The thing we fondly call FB has come a long way from the cute baby dimples it had in 2006, though even then it was slyly sending out signup invitations to the contacts of signed-up users without their knowledge. It quickly became a worldwide addiction in its benign Dr Jekyll avatar—nurturing social ties, indulging our narcissism by telling us which movie star we look like, engaging us in conversation, allowing us to quietly judge each others’ views, clothes, weight, and personality, and allowing us to plan parties with ease. Soon billions of people were mainlining its perks, in exchange offering up their self-curated online profiles to companies that use them to better target advertisements and products.
Today the dimples are long gone and FB looms over us as Mr Hyde, designing the news we see with algorithms that determine what we might want to see; allowing companies to empty our pockets as we hug it good morning and to lobotomise us as we sleep. It is entities like FB that make people say ‘Data is the new oil’, with dollar signs in their eyes, and it has managed to truly piss us off. With the Cambridge Analytica scandal blowing up into a political superstorm, FB has shed $50 billion in the stock market, users—including one of the co-founders of Whatsapp—are voting with the #deletefacebook hashtag and the actual delete button. It turns out that there is such a thing as bad press.
But it’s not just Facebook users who should be upset. We are all surrounded, everywhere in the world, with people whose job it is to turn us into vehicles for some product, or some view, or some behaviour. Legitimate persuasion is constantly playing second fiddle to, at the crudest level, outright coercion, and at the most sophisticated level, subtle manipulation of weaknesses. The only thing we have with which to guard our minds and our autonomy, is the ability to obtain information and to view it critically.
That critical ability is only natural to a few extraordinary people; most of the rest of us have to be trained to develop it. No wonder, then, that the same kinds of people who most benefit from sleazy data-driven manipulation, are most implacably set against the kind of education that empowers people and sets them free.

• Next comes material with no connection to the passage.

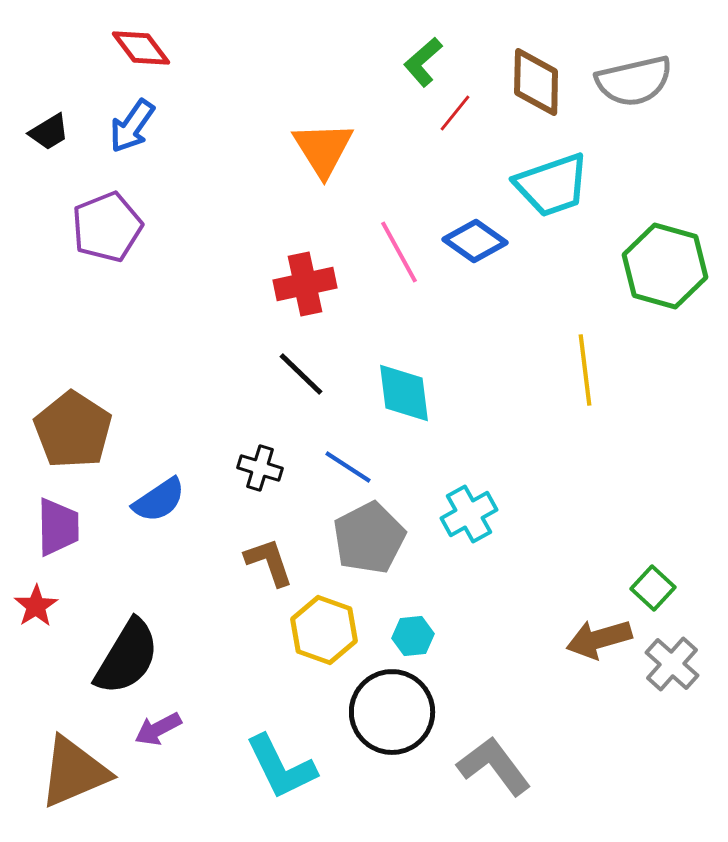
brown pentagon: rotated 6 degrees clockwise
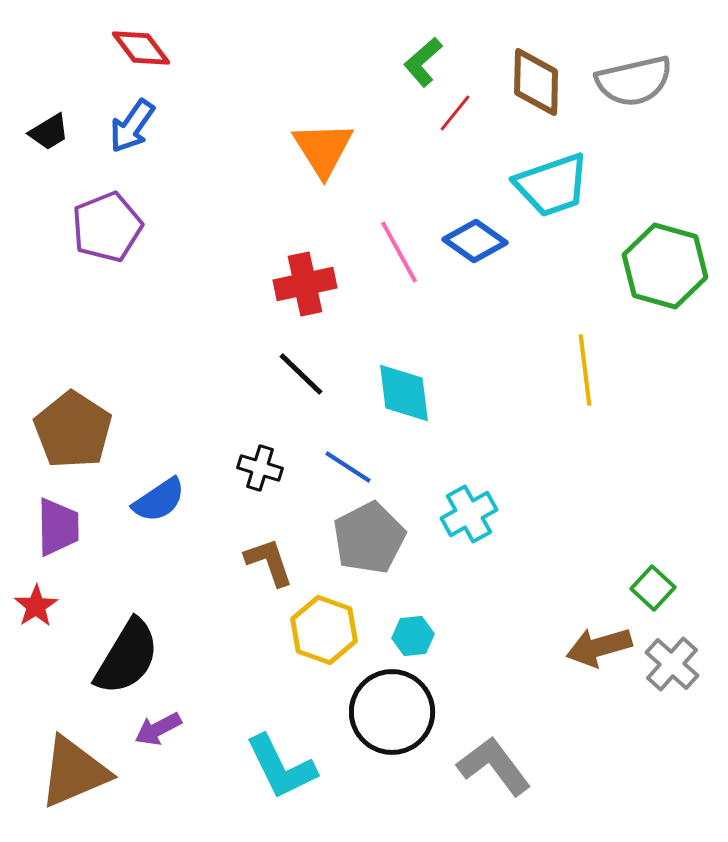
brown arrow: moved 8 px down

We might all have been dumb enough to ignore the business model that makes monkeys of us; but it’s heartening to see people push back when they discover that someone is using their hopes and fears, as Cambridge Analytica’s political division managing director Mark Turnbull admitted in a secret recording by Channel 4, to manipulate them into not just buying a certain shoe, but voting for a certain candidate. We should all thank Christopher Wylie, the inventor of this charlatanism, for growing a conscience and blowing the whistle on his own creation.

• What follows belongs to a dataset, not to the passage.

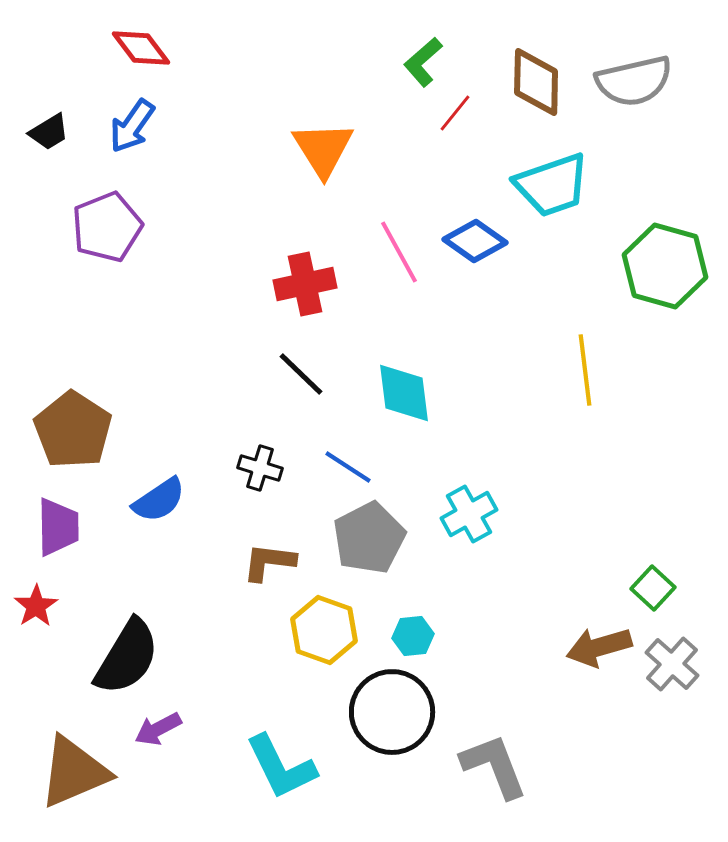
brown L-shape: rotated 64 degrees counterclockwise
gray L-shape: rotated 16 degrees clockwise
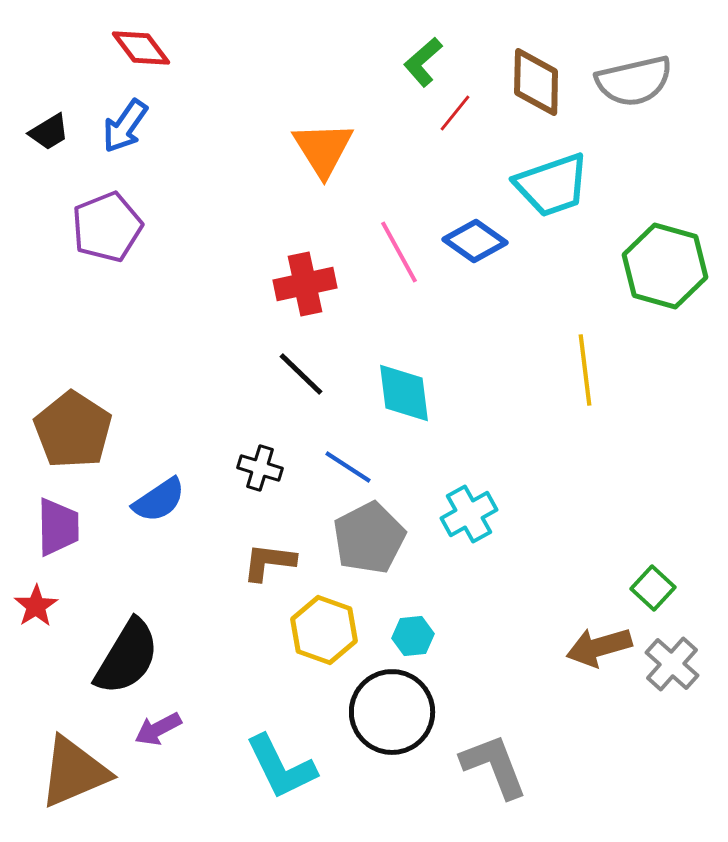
blue arrow: moved 7 px left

Similarly, we should thank the students of Jawaharlal Nehru University for refusing to accept the bluntest instruments of anti-intellectualism in that fine institution. They are striking to protest an absurd insistence on attendance marking that gets in their way, and that no doubt is trying to ally itself to the popular narrative that has been spread by the current government and its media machine, of JNU students as seditious parasites who stay in college for decades sucking up taxpayer money while drinking beer and throwing used condoms all over campus. They are demanding that allegations of sexual harassment be taken seriously and acted on, instead of maligning the women making the complaints. They are protesting the replacement of excellent, qualified staff, including the head of the School of Arts and Aesthetics, with people who are unfit for the job for a variety of reasons from inexperience to irrelevance.
The only people served by a nation of sheep are the people leading the sheep. It’s easy to be seduced by the efficacy of a certain kind of tactic, but tactics inform the kind of nation you build. It’s time for citizens to throw off complacency and get behind the idea that winning is not the point—the point is to empower and free ourselves by encouraging the ability to retain control over our own minds and destinies.
The shepherds will not be helping, so the sheep are going to have to start to count.